▶ [Kutipan yang Disediakan]

Bisnis GPS Ambil Alih Tugas Joki Pemandu Tol
Ke Xiao Gang, Desa Pelopor Kemakmuran Petani Tiongkok (1)
Setelah 30 tahun berlalu,
Xiao Gang, desa tempat lahir reformasi pedesaan yang mengubah sejarah
Tiongkok, termasuk belasan petani penggagasnya, masih menjadi inspirator
pesatnya kemajuan petani dan modernisasi pertanian di Tiongkok. Inilah
catatan Chairman/CEO Jawa Pos DAHLAN ISKAN yang baru kembali dari sana.
INILAH perjalanan menuju Xiao
Gang, sebuah desa terpencil yang telah diakui sebagai pelopor kemakmuran
petani di seluruh Tiongkok sekarang ini. Di desa inilah pernah terjadi
18 orang penduduknya, di tengah malam yang sunyi, di sebuah kamar yang
tersembunyi, membubuhkan cap jempol untuk melawan sistem nasional yang
berlaku saat itu dengan taruhan nyawa mereka. Berkat keberanian petani
itulah, sistem kepemilikan sawah di seluruh Tiongkok akhirnya dirombak
total.
Meski nama mereka kini menjadi buah bibir di seluruh negeri, mereka
masih tetap tinggal di desa itu. Kecuali empat orang yang sudah
meninggal dunia. Saya begitu ingin menemui mereka untuk mengetahui apa
sebenarnya yang terjadi malam itu.
Maka, meski harus saya tempuh dengan perjalanan darat selama enam jam
(dari Hangzhou), saya senang bisa sampai di sana. Kunjungan ini
merupakan keinginan lama yang selalu tertunda. Mula-mula karena tidak
mudah menuju ke sana. Apalagi ketika belum ada jalan tol. Jarak itu sama
dengan dari Surabaya ke Bandung. Setelah ada jalan tol, ganti saya yang
sakit. Maka, ketika Senin lalu saya harus rapat di Hangzhou dan
Shanghai, di antara hari kejepit itu saya manfaatkan untuk ke Xiao Gang.
Sebenarnya bisa saja dari Hangzhou saya naik pesawat dulu ke Nanjing
(ibu kota Provinsi Jiangshu) atau ke Hefei (ibu kota Provinsi Anhui).

▶ [Data Tercatat]

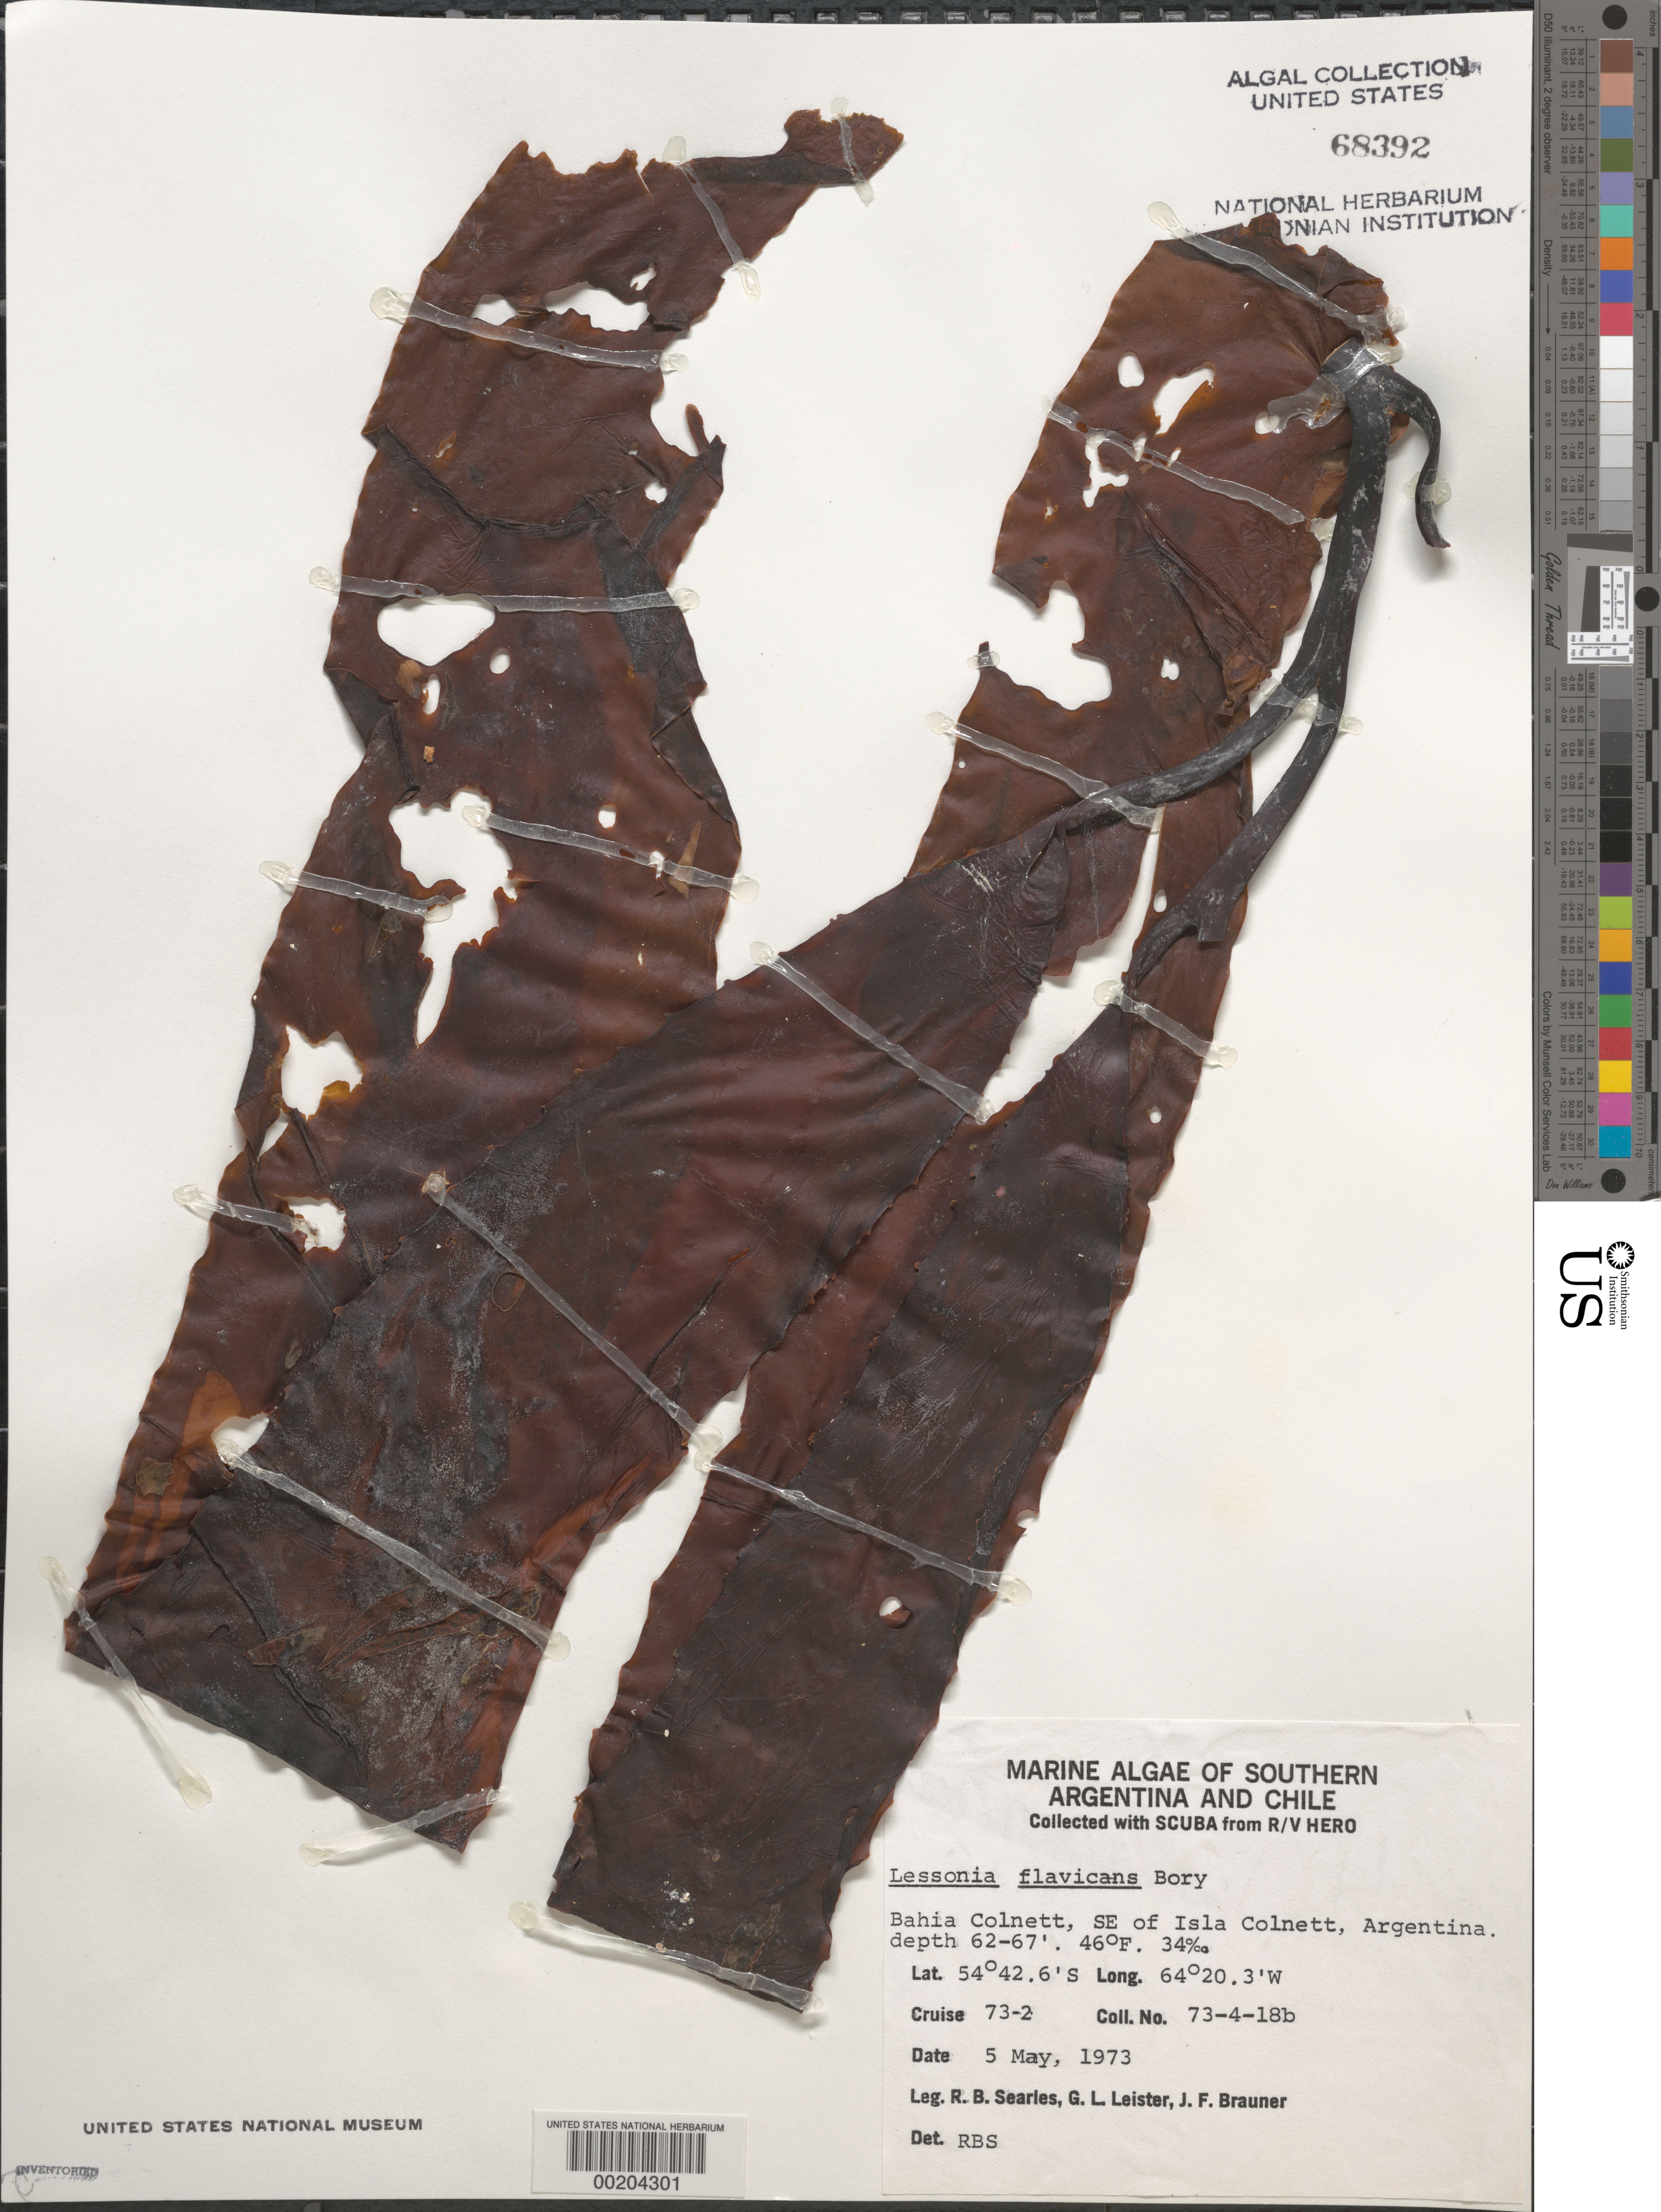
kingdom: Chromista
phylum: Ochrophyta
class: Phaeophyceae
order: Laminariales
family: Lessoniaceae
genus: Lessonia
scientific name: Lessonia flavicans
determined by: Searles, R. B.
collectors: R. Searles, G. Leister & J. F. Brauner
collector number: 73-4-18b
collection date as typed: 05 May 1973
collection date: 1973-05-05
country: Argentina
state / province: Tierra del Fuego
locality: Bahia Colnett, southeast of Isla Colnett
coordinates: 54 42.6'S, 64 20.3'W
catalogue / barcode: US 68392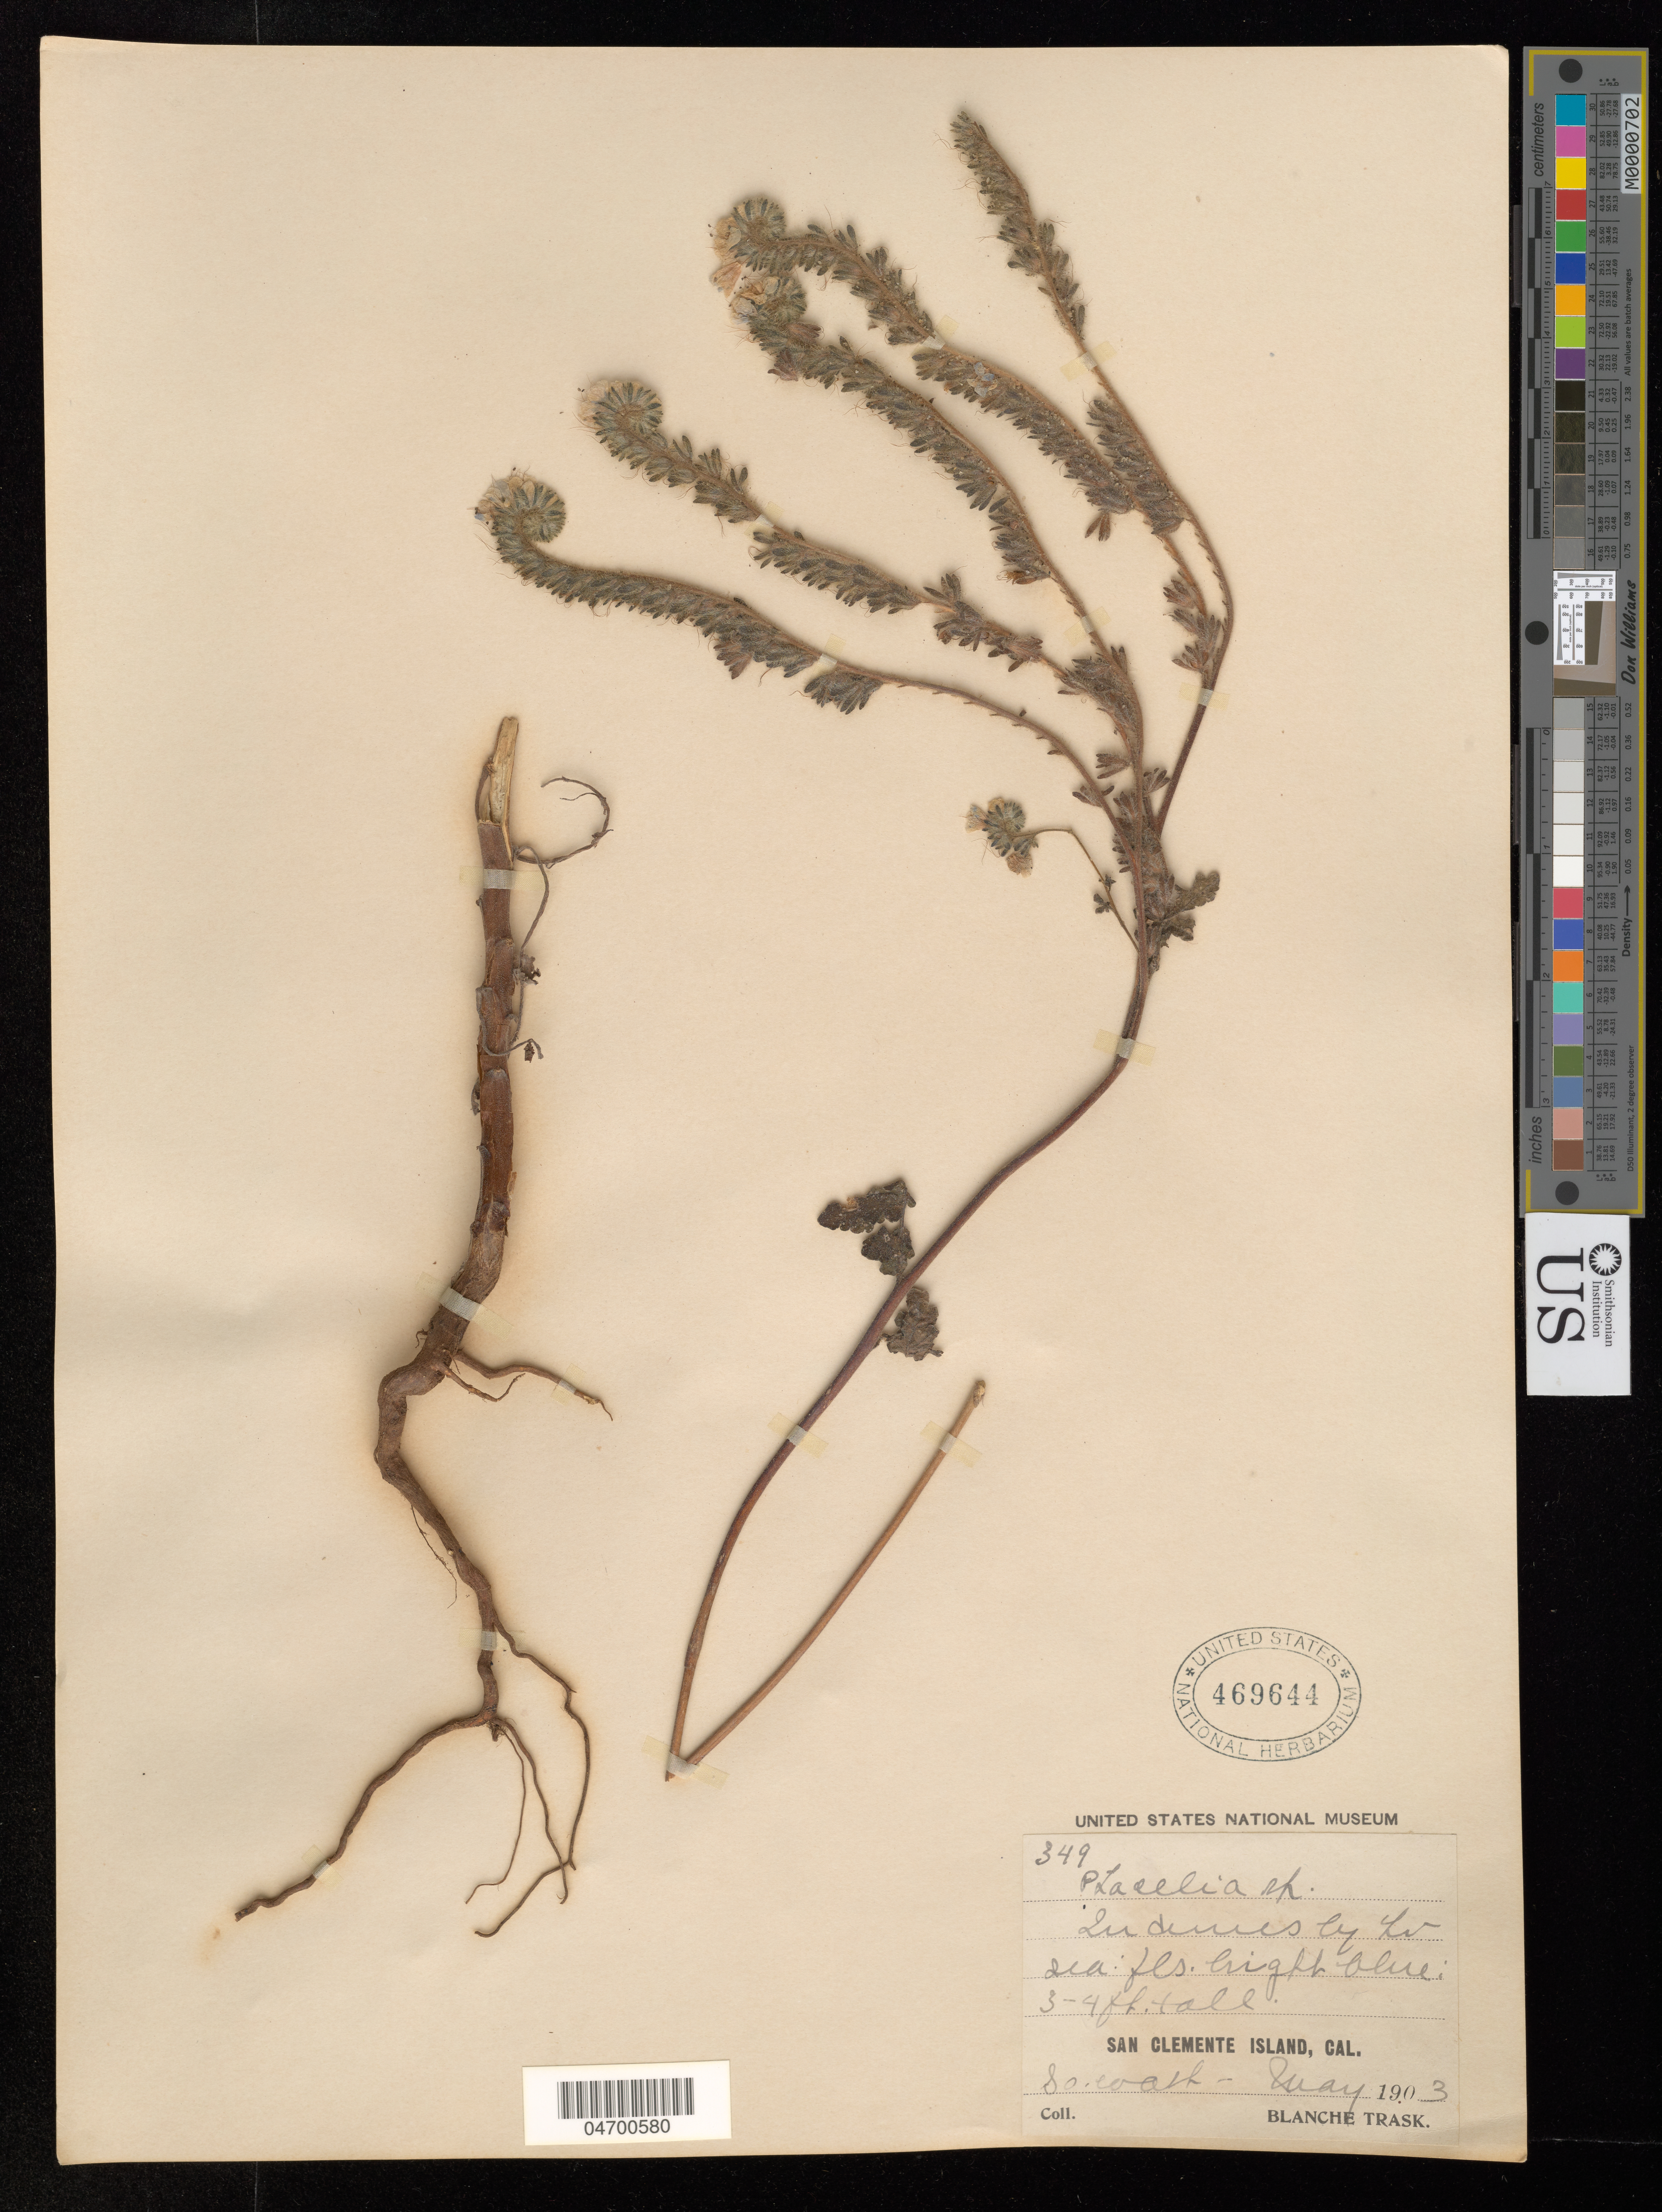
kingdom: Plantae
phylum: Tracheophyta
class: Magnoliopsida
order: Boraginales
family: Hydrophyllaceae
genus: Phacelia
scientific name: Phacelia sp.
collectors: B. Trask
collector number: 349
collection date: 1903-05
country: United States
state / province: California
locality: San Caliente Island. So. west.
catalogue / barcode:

▶ [Petunjuk Tugas] Tolong salin kembali bagian kutipan yang dimulai dari "Maka, meski harus" dan berakhir pada "ke Xiao Gang.", lalu ganti "jalan tol" dengan "jalan bebas hambatan".

▶ [Penyelesaian]
Maka, meski harus saya tempuh dengan perjalanan darat selama enam jam
(dari Hangzhou), saya senang bisa sampai di sana. Kunjungan ini
merupakan keinginan lama yang selalu tertunda. Mula-mula karena tidak
mudah menuju ke sana. Apalagi ketika belum ada jalan bebas hambatan. Jarak itu sama
dengan dari Surabaya ke Bandung. Setelah ada jalan bebas hambatan, ganti saya yang
sakit. Maka, ketika Senin lalu saya harus rapat di Hangzhou dan
Shanghai, di antara hari kejepit itu saya manfaatkan untuk ke Xiao Gang.